Self-driving cars lack the understanding of social cues in traffic that let human drivers decide whether to give way or drive on, a recent study finds.
Autonomous driving research has focused largely on ways in which self-driving machines can analyze what other vehicles are doing. However, traffic has long been a social domain, which suggests that a lack of understanding of social interactions may lead to problems for autonomous vehicles.
“Self-driving cars are causing traffic jams and problems in San Francisco because they react inappropriately to other road users,” study lead author Barry Brown, a research professor of of human-computer interaction at Stockholm University and a professor of human-centered computing at the University of Copenhagen, said in a statement.
To learn more about the actual road performance of autonomous vehicles, Brown and his colleagues performed in-depth analyses of 18 hours of video footage of Waymo and Tesla self-driving cars from 70 different YouTube videos filmed by enthusiasts testing the vehicles from the back seat. They focused on one core element of social interactions on the road — when people yield to each other and when they drive on.
The scientists found that self-driving cars have a particularly tough time understanding when to halt.
“The ability to navigate in traffic is based on much more than traffic rules,” Brown said in a statement. “Social interactions, including body language, play a major role when we signal each other in traffic. This is where the programming of self-driving cars still falls short. That is why it is difficult for them to consistently understand when to stop and when someone is stopping for them, which can be both annoying and dangerous.”
One video example showed a family of four standing by the curb of a residential street in the United States. There is no pedestrian crossing, but the family would like to cross the road. As the driverless car approaches, it slows, causing the two adults in the family to wave their hands as a sign for the car to drive on. Instead, the car stops right next to them for 11 seconds. Then, as the family begins walking across the road, the car starts moving again, causing them to jump back onto the sidewalk, whereupon the person in the back seat rolls down the window and yells, “Sorry, self-driving car!”
“The situation is similar to the main problem we found in our analysis and demonstrates the inability of self-driving cars to understand social interactions in traffic,” Brown said in a statement. “The driverless vehicle stops so as to not hit pedestrians, but ends up driving into them anyway because it doesn’t understand the signals. Besides creating confusion and wasted time in traffic, it can also be downright dangerous.”
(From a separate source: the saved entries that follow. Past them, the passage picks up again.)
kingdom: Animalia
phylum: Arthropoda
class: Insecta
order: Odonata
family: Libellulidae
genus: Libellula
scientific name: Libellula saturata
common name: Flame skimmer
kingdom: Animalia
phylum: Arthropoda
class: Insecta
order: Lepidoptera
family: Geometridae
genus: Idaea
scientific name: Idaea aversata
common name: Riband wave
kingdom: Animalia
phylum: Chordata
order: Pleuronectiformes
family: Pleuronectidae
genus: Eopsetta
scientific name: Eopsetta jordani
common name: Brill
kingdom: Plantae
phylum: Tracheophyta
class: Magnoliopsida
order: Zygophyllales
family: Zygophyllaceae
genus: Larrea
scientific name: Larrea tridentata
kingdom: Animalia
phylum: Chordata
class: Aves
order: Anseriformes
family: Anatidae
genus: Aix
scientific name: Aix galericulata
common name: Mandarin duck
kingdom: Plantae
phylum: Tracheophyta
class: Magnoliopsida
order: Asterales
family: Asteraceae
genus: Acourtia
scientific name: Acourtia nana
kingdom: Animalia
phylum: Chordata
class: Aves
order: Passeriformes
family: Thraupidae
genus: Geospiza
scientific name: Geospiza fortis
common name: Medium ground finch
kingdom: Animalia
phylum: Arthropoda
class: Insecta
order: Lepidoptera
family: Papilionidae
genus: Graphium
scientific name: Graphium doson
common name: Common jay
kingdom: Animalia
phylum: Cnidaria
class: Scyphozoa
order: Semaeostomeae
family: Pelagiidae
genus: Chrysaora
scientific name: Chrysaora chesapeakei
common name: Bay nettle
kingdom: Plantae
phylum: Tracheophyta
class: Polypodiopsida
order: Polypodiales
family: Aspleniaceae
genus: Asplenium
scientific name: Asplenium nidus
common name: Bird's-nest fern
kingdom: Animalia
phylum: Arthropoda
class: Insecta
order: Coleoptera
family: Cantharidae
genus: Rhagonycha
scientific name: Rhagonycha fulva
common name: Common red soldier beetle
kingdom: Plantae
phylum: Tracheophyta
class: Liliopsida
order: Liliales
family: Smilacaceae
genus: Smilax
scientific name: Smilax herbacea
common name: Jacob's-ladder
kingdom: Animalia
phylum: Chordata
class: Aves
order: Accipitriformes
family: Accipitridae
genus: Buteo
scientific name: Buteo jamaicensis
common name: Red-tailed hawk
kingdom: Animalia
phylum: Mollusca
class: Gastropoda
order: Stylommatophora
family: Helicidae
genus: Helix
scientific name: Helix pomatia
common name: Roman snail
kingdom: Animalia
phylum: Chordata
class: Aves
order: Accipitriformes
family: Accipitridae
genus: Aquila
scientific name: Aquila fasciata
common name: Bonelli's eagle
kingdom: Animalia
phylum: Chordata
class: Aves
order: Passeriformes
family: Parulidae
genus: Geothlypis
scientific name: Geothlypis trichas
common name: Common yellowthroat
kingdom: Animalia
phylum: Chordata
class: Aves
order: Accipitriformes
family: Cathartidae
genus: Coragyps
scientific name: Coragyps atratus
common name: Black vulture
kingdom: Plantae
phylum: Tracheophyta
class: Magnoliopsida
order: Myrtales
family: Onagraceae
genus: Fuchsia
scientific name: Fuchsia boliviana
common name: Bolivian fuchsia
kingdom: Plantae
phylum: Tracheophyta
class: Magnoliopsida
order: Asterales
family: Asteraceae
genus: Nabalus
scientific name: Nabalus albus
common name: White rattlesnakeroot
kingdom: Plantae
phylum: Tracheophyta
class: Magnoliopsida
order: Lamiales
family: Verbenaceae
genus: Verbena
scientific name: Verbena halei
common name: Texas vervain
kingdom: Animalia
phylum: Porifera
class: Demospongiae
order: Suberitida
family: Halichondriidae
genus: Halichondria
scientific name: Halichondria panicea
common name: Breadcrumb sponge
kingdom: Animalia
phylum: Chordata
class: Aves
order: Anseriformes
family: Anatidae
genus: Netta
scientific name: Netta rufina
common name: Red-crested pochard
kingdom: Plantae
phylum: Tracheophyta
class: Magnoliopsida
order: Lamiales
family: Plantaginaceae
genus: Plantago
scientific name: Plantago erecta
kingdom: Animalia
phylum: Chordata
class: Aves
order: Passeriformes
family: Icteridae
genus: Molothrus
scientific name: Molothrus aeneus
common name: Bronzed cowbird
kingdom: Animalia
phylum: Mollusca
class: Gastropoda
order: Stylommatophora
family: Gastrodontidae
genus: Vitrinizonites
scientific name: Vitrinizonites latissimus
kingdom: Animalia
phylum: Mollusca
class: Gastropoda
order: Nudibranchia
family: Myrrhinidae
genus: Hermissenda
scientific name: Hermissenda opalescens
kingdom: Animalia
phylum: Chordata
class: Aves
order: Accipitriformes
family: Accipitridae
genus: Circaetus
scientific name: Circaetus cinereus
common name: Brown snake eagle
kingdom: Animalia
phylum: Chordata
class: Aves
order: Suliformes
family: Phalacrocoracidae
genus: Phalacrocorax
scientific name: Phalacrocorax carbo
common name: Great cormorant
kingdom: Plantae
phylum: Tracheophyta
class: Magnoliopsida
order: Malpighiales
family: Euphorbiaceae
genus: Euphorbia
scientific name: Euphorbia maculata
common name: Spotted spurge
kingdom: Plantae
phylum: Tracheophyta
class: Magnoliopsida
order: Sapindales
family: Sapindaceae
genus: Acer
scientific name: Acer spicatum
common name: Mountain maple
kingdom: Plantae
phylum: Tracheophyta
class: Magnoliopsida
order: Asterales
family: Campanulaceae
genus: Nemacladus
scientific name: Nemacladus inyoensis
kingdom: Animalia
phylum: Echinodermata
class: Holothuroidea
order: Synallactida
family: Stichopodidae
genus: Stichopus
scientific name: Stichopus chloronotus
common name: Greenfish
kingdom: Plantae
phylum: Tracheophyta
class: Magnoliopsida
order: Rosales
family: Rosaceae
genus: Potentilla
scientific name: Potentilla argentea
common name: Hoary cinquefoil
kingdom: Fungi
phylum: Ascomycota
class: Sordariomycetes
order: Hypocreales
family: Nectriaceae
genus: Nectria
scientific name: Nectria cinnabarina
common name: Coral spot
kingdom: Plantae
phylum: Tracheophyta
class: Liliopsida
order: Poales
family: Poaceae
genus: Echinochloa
In another instance, a self-driving car at an intersection lets five cars go before it even though it had the right of way. In that case, the autonomous vehicle did not understand the importance of the timing of the interactions, such as how the slowing of the cars was meant to convey an intention to yield, Brown explained in a presentation.
One reason that it may be proving so difficult to program self-driving cars to understand social interactions in traffic “is that we take the social element for granted,” Brown said in a statement. “We don’t think about it when we get into a car and drive — we just do it automatically.”
However, when it comes to designing autonomous driving systems, “you need to describe everything we take for granted and incorporate it into the design,” Brown said in a statement. “The car industry could learn from having a more sociological approach. Understanding social interactions that are part of traffic should be used to design self-driving cars’ interactions with other road users, similar to how research has helped improve the usability of mobile phones and technology more broadly.”
The scientists detailed their findings in April at the 2023 CHI Conference on Human Factors in Computing Systems in Hamburg, Germany, where it won the conference’s best paper award.